His 17-under 267 total was good enough for a two-shot win over Grace, who held the lead briefly but bogeyed the 17th. The South African eventually closed with a second straight 69.
American Justin Thomas was third after a 72 to finish three strokes back of his buddy Fowler.
For a while, it appeared the tournament might be heading for a play-off for a fourth straight year as both Fowler and Grace found sand and water on the back nine.
Playing in driving rain, Fowler had to survive a shocking triple-bogey on the par-four 11th.
His third shot, a pitch from 35 yards, skidded through the green, and rolled down a slope into a lake. He took a penalty stroke before walking up to the green to assess how he would execute what would have been his fifth shot.
However, while he was doing so, the ball rolled back into the water, and Fowler had to summon a rules official to ascertain his options.
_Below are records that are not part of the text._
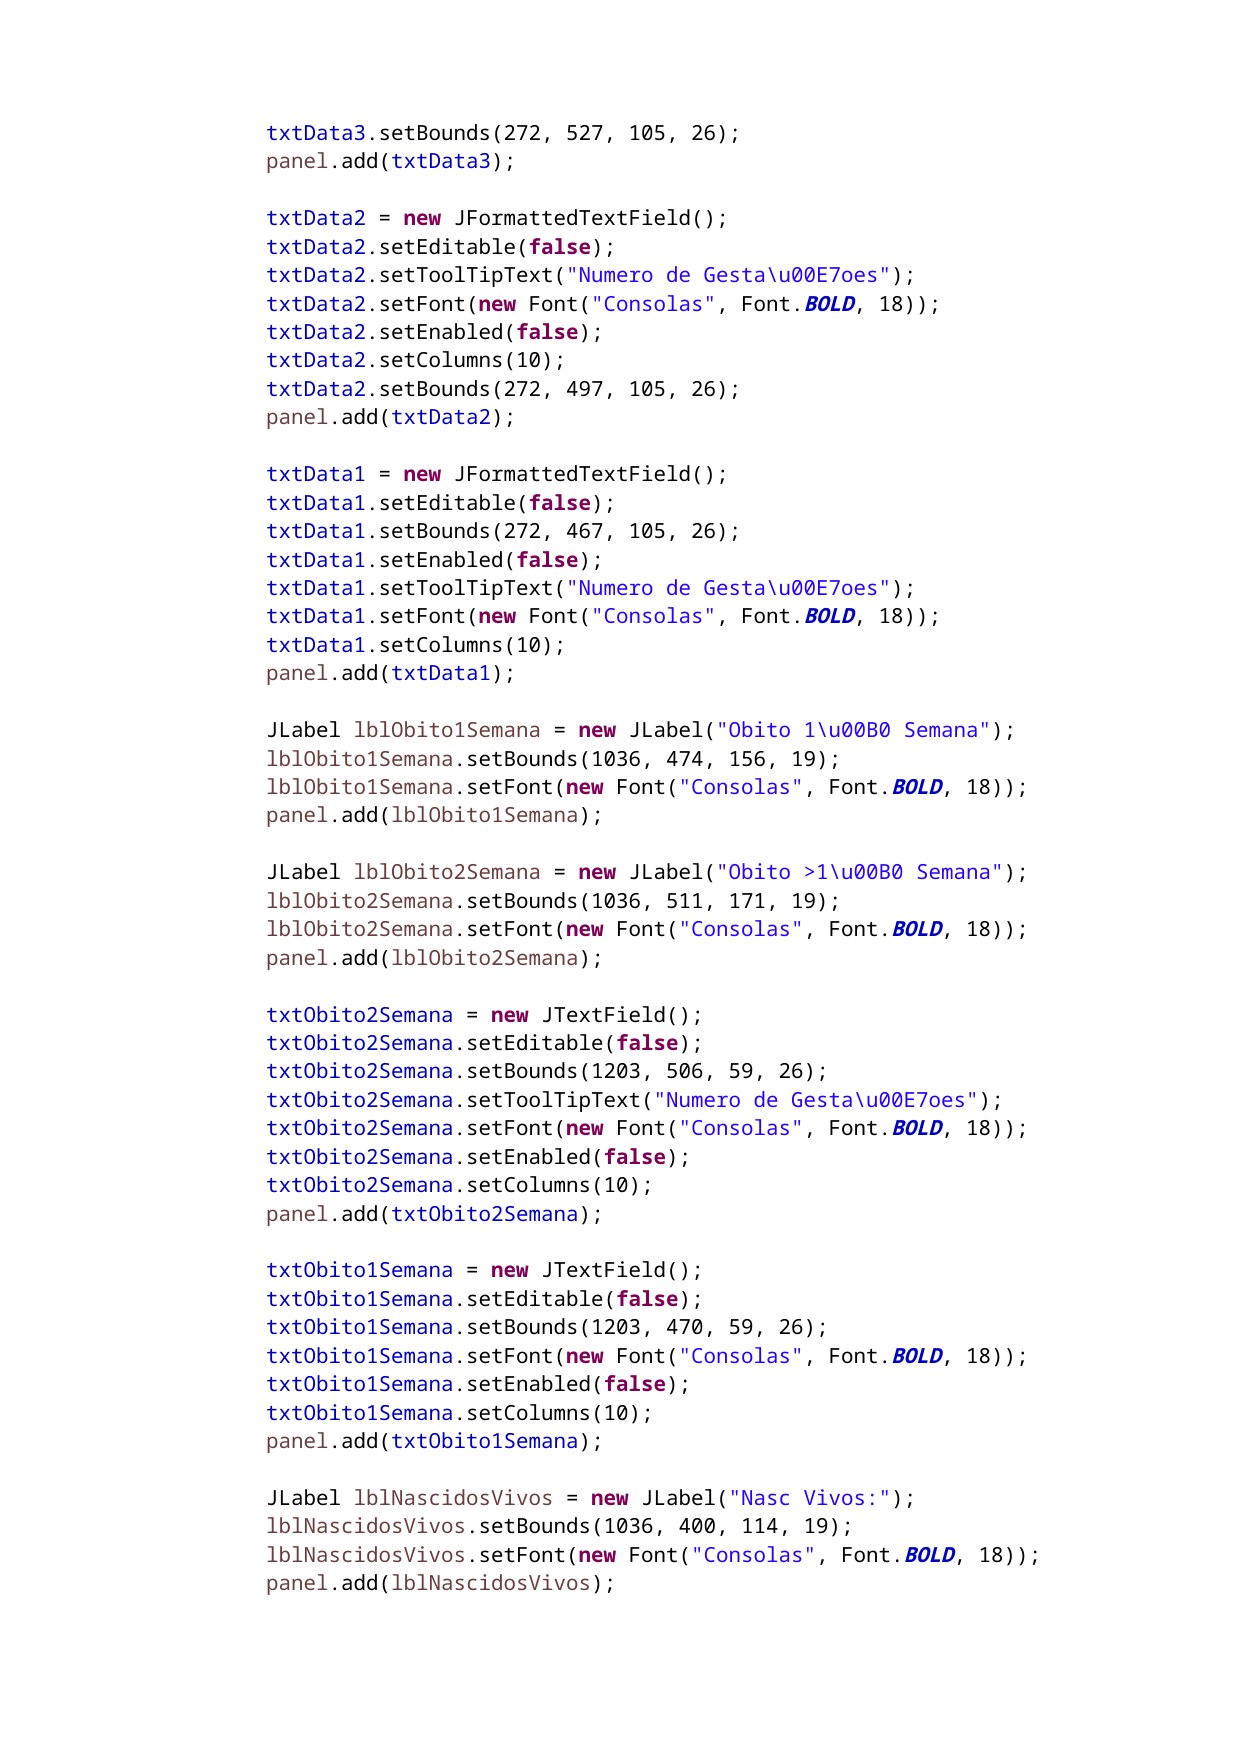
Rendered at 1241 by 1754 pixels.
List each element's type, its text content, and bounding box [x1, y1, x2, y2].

text panel.add(txtData3); [118, 147, 1122, 175]
text panel.add(lblNascidosVivos); [118, 1568, 1122, 1597]
text JLabel lblObito1Semana = new JLabel("Obito 1\u00B0 Semana"); [118, 715, 1122, 744]
text JLabel lblNascidosVivos = new JLabel("Nasc Vivos:"); [118, 1483, 1122, 1512]
text txtData1.setFont(new Font("Consolas", Font.BOLD, 18)); [118, 602, 1122, 630]
text panel.add(txtObito1Semana); [118, 1426, 1122, 1455]
text txtObito2Semana.setToolTipText("Numero de Gesta\u00E7oes"); [118, 1085, 1122, 1113]
text txtObito2Semana.setBounds(1203, 506, 59, 26); [118, 1057, 1122, 1085]
text panel.add(lblObito2Semana); [118, 943, 1122, 971]
text lblObito1Semana.setFont(new Font("Consolas", Font.BOLD, 18)); [118, 772, 1122, 801]
text lblNascidosVivos.setBounds(1036, 400, 114, 19); [118, 1512, 1122, 1540]
text panel.add(txtData1); [118, 658, 1122, 687]
text panel.add(txtObito2Semana); [118, 1199, 1122, 1227]
text txtData1.setColumns(10); [118, 630, 1122, 658]
text txtData1.setToolTipText("Numero de Gesta\u00E7oes"); [118, 573, 1122, 602]
text txtData3.setBounds(272, 527, 105, 26); [118, 118, 1122, 147]
text txtObito1Semana = new JTextField(); [118, 1256, 1122, 1284]
text txtObito1Semana.setColumns(10); [118, 1398, 1122, 1426]
text txtObito1Semana.setEditable(false); [118, 1284, 1122, 1312]
text lblObito2Semana.setFont(new Font("Consolas", Font.BOLD, 18)); [118, 914, 1122, 943]
text txtData1.setBounds(272, 467, 105, 26); [118, 516, 1122, 545]
text txtData2.setToolTipText("Numero de Gesta\u00E7oes"); [118, 260, 1122, 289]
text txtObito1Semana.setFont(new Font("Consolas", Font.BOLD, 18)); [118, 1341, 1122, 1369]
text txtData2.setColumns(10); [118, 346, 1122, 374]
text txtObito2Semana.setEnabled(false); [118, 1142, 1122, 1170]
text panel.add(lblObito1Semana); [118, 801, 1122, 829]
text txtData2.setBounds(272, 497, 105, 26); [118, 374, 1122, 402]
text panel.add(txtData2); [118, 402, 1122, 431]
text txtData2.setFont(new Font("Consolas", Font.BOLD, 18)); [118, 289, 1122, 317]
text txtData1.setEditable(false); [118, 488, 1122, 516]
text txtObito2Semana.setEditable(false); [118, 1028, 1122, 1057]
text txtObito1Semana.setBounds(1203, 470, 59, 26); [118, 1312, 1122, 1341]
text JLabel lblObito2Semana = new JLabel("Obito >1\u00B0 Semana"); [118, 857, 1122, 886]
text lblNascidosVivos.setFont(new Font("Consolas", Font.BOLD, 18)); [118, 1540, 1122, 1568]
text txtData1 = new JFormattedTextField(); [118, 459, 1122, 488]
text txtObito2Semana = new JTextField(); [118, 1000, 1122, 1028]
text txtData2.setEnabled(false); [118, 317, 1122, 346]
text txtData2 = new JFormattedTextField(); [118, 203, 1122, 232]
text txtObito1Semana.setEnabled(false); [118, 1369, 1122, 1398]
text txtData2.setEditable(false); [118, 232, 1122, 260]
text lblObito1Semana.setBounds(1036, 474, 156, 19); [118, 744, 1122, 772]
text lblObito2Semana.setBounds(1036, 511, 171, 19); [118, 886, 1122, 914]
text txtObito2Semana.setColumns(10); [118, 1170, 1122, 1199]
text txtData1.setEnabled(false); [118, 545, 1122, 573]
text txtObito2Semana.setFont(new Font("Consolas", Font.BOLD, 18)); [118, 1113, 1122, 1142]
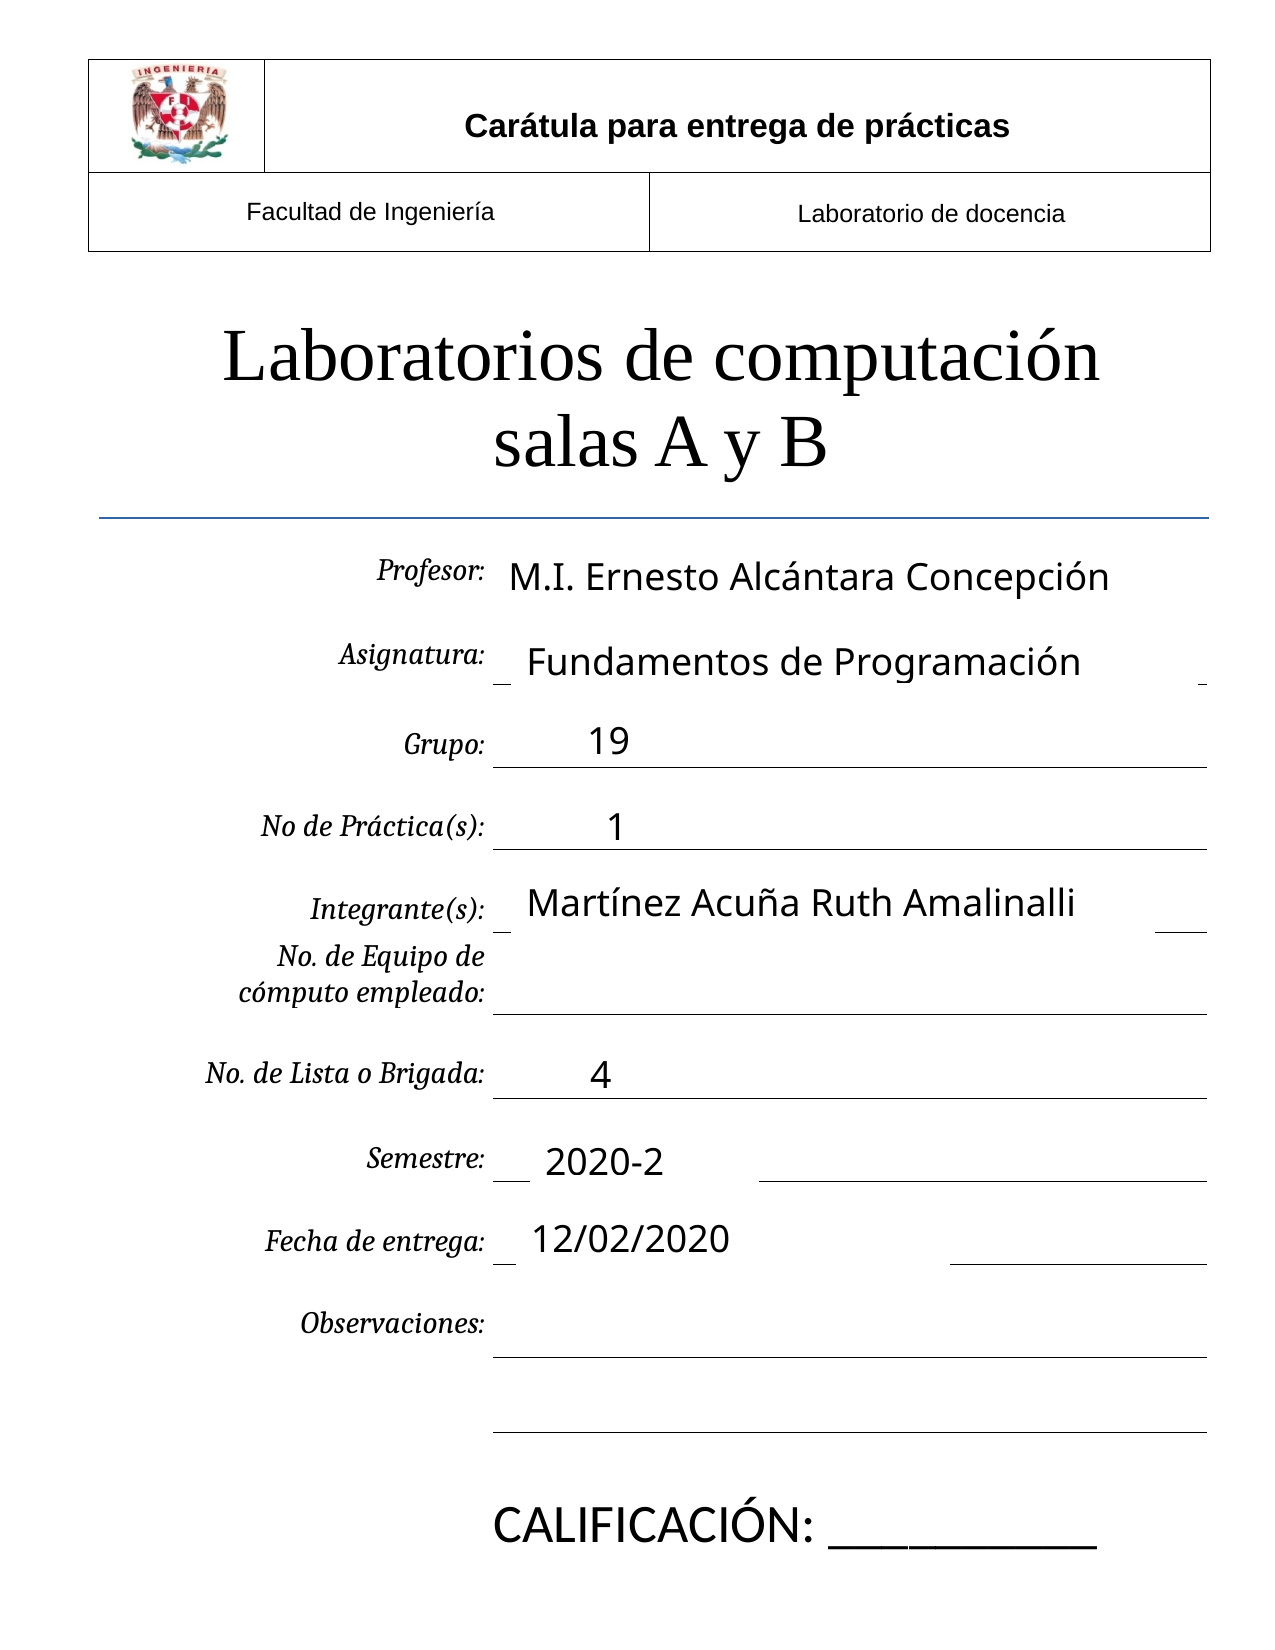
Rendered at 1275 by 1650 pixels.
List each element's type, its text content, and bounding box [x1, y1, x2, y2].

table_cell [493, 1015, 1207, 1098]
table_header [493, 511, 1207, 517]
text Laboratorios de computación [118, 310, 1205, 396]
table_cell Observaciones: [118, 1264, 493, 1357]
table_cell [493, 850, 1207, 939]
table_cell [493, 1182, 1207, 1267]
table_header [493, 519, 1212, 614]
table_cell Facultad de Ingeniería [89, 173, 649, 251]
table_cell Grupo: [118, 684, 493, 766]
table_header [118, 511, 493, 517]
table_cell Integrante(s): [118, 849, 493, 932]
text CALIFICACIÓN: __________ [118, 1489, 1205, 1556]
table_header Profesor: [118, 519, 493, 594]
text salas A y B [118, 396, 1205, 482]
table_cell [493, 1358, 1207, 1432]
table_cell [493, 614, 1207, 690]
table_cell Laboratorio de docencia [650, 173, 1210, 251]
table_cell Asignatura: [118, 594, 493, 684]
table_cell No. de Lista o Brigada: [118, 1014, 493, 1098]
table_cell No. de Equipo de cómputo empleado: [118, 932, 493, 1013]
table_cell No de Práctica(s): [118, 766, 493, 849]
table_cell [493, 685, 1207, 766]
table_cell Fecha de entrega: [118, 1181, 493, 1263]
table_cell Semestre: [118, 1098, 493, 1181]
table_cell [118, 1357, 493, 1432]
table_cell [493, 1265, 1207, 1357]
table_cell [493, 768, 1207, 849]
table_header Carátula para entrega de prácticas [265, 60, 1210, 172]
table_cell [493, 1099, 1207, 1182]
table_header [89, 60, 264, 172]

According to Rule 9-3, there was no penalty for the ball moving, but he had to play it from where it lay and he had no option but to take another penalty stroke.
He eventually sank a 15-footer and walked off the green not even sure what score he had recorded.
He then followed his triple-bogey with another bogey on No. 12.
But he regained his poise, and his reputation, with two birdies down the stretch, including one on the 17th where he had a nice approach shot and then a two-putt birdie.
On the final hole, he hit his third shot to within three feet of the hole and then tapped in for his first victory since the 2017 Honda Classic.
"It wasn't fun," said Fowler, who had a five-shot lead at the 11th tee before a mix of poor decision-making, poor execution and bad luck cost him. "Couple of bad swings, couple of bad breaks. You have to roll with the punches."
"Number 11 could have turned this tournament the complete opposite way, and, finally we got it done," added Fowler, who has had seven career 54-hole leads and converted just two. "To finally get a win with my dad, grandma and grandpa around, happy about that."